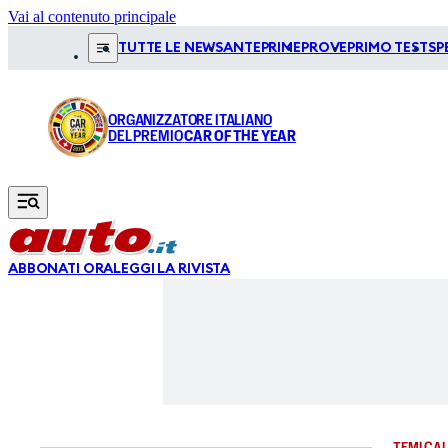
Vai al contenuto principale
TUTTE LE NEWS
ANTEPRIME
PROVE
PRIMO TEST
SP
ORGANIZZATORE ITALIANO
DEL PREMIO
CAR OF THE YEAR
ABBONATI ORA
LEGGI LA RIVISTA
TEMI CAL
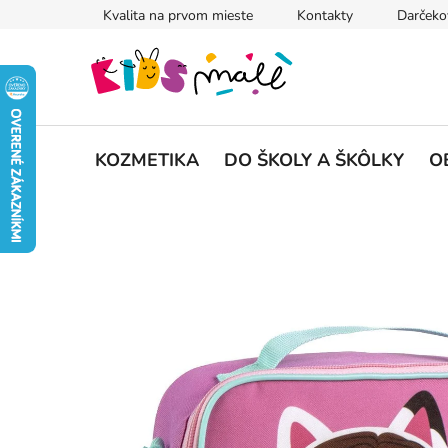
Prejsť
Kvalita na prvom mieste
Kontakty
Darčeko
na
obsah
KOZMETIKA
DO ŠKOLY A ŠKÔLKY
O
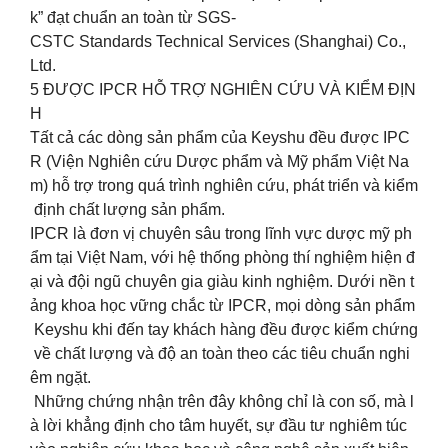
k” đạt chuẩn an toàn từ SGS-
CSTC Standards Technical Services (Shanghai) Co.,
Ltd.
5️ ĐƯỢC IPCR HỖ TRỢ NGHIÊN CỨU VÀ KIỂM ĐỊN
H
Tất cả các dòng sản phẩm của Keyshu đều được IPC
R (Viện Nghiên cứu Dược phẩm và Mỹ phẩm Việt Na
m) hỗ trợ trong quá trình nghiên cứu, phát triển và kiểm
định chất lượng sản phẩm.
IPCR là đơn vị chuyên sâu trong lĩnh vực dược mỹ ph
ẩm tại Việt Nam, với hệ thống phòng thí nghiệm hiện đ
ại và đội ngũ chuyên gia giàu kinh nghiệm. Dưới nền t
ảng khoa học vững chắc từ IPCR, mọi dòng sản phẩm
Keyshu khi đến tay khách hàng đều được kiểm chứng
về chất lượng và độ an toàn theo các tiêu chuẩn nghi
êm ngặt.
Những chứng nhận trên đây không chỉ là con số, mà l
à lời khẳng định cho tâm huyết, sự đầu tư nghiêm túc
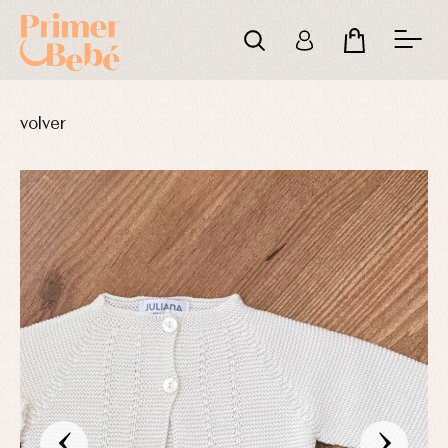
volver
‹
›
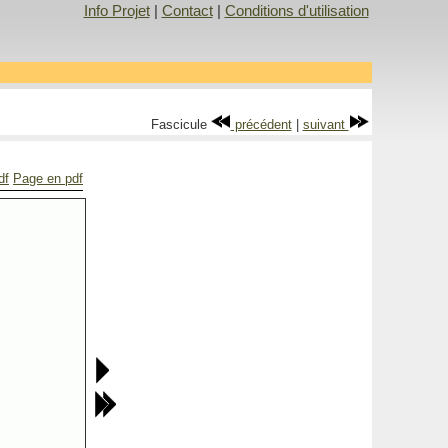
Info Projet
|
Contact
|
Conditions d'utilisation
Fascicule
précédent
|
suivant
df
Page en pdf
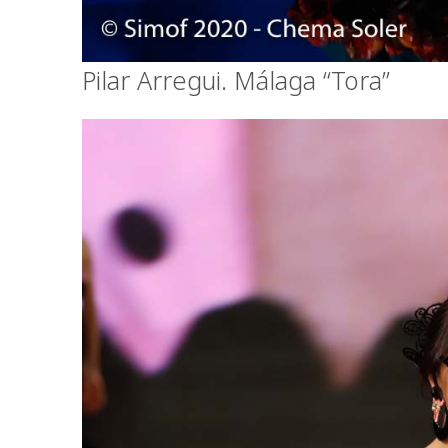
Pilar Arregui. Málaga “Tora”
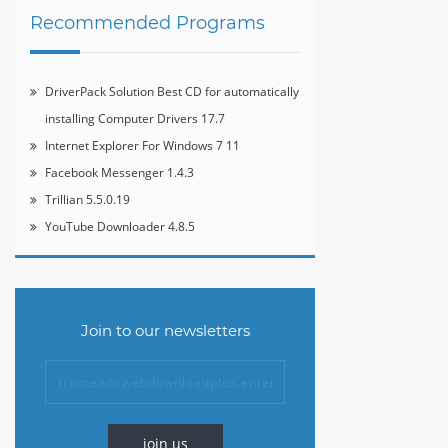
Recommended Programs
DriverPack Solution Best CD for automatically
installing Computer Drivers 17.7
Internet Explorer For Windows 7 11
Facebook Messenger 1.4.3
Trillian 5.5.0.19
YouTube Downloader 4.8.5
Join to our newsletters
join us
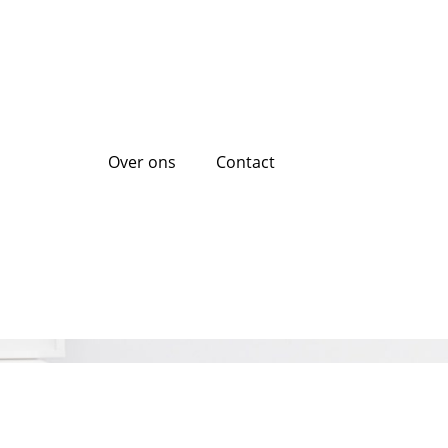
Over ons
Contact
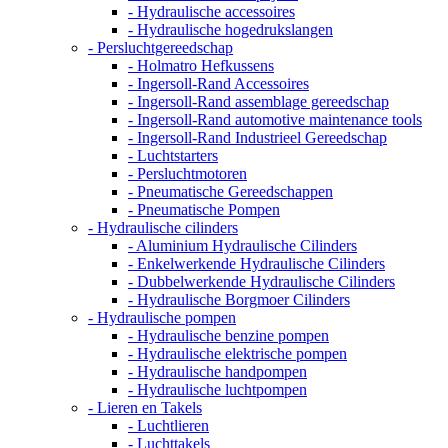
- Hydraulische accessoires
- Hydraulische hogedrukslangen
- Persluchtgereedschap
- Holmatro Hefkussens
- Ingersoll-Rand Accessoires
- Ingersoll-Rand assemblage gereedschap
- Ingersoll-Rand automotive maintenance tools
- Ingersoll-Rand Industrieel Gereedschap
- Luchtstarters
- Persluchtmotoren
- Pneumatische Gereedschappen
- Pneumatische Pompen
- Hydraulische cilinders
- Aluminium Hydraulische Cilinders
- Enkelwerkende Hydraulische Cilinders
- Dubbelwerkende Hydraulische Cilinders
- Hydraulische Borgmoer Cilinders
- Hydraulische pompen
- Hydraulische benzine pompen
- Hydraulische elektrische pompen
- Hydraulische handpompen
- Hydraulische luchtpompen
- Lieren en Takels
- Luchtlieren
- Luchttakels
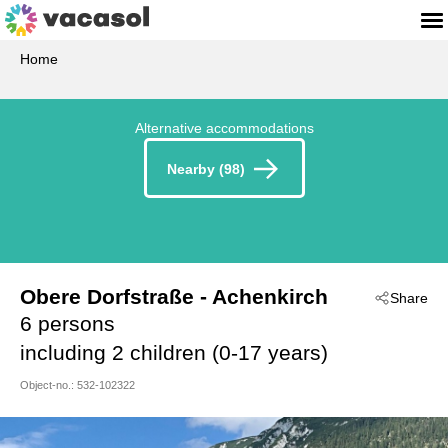
Home
Alternative accommodations
Nearby (98)
Obere Dorfstraße
 - Achenkirch
Share
 - 6215
6 persons
including 2 children (0-17 years)
Object-no.:
532-102322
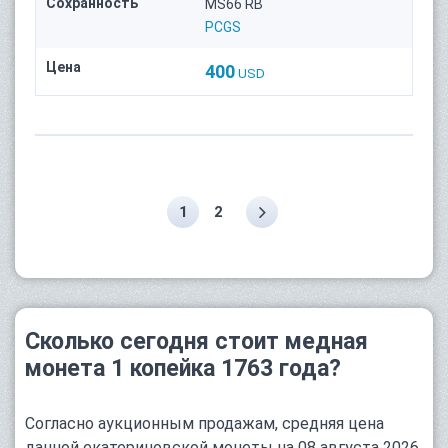
Сохранность
MS66 RB
PCGS
Цена
400
USD
1
2
Сколько сегодня стоит медная
монета 1 копейка 1763 года?
Согласно аукционным продажам, средняя цена
данной екатериновской монеты на 08 августа 2026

+++++

Only lines containing the string "Rand" belong in the answer; find them in the data above and copy them.

- Ingersoll-Rand Accessoires
- Ingersoll-Rand assemblage gereedschap
- Ingersoll-Rand automotive maintenance tools
- Ingersoll-Rand Industrieel Gereedschap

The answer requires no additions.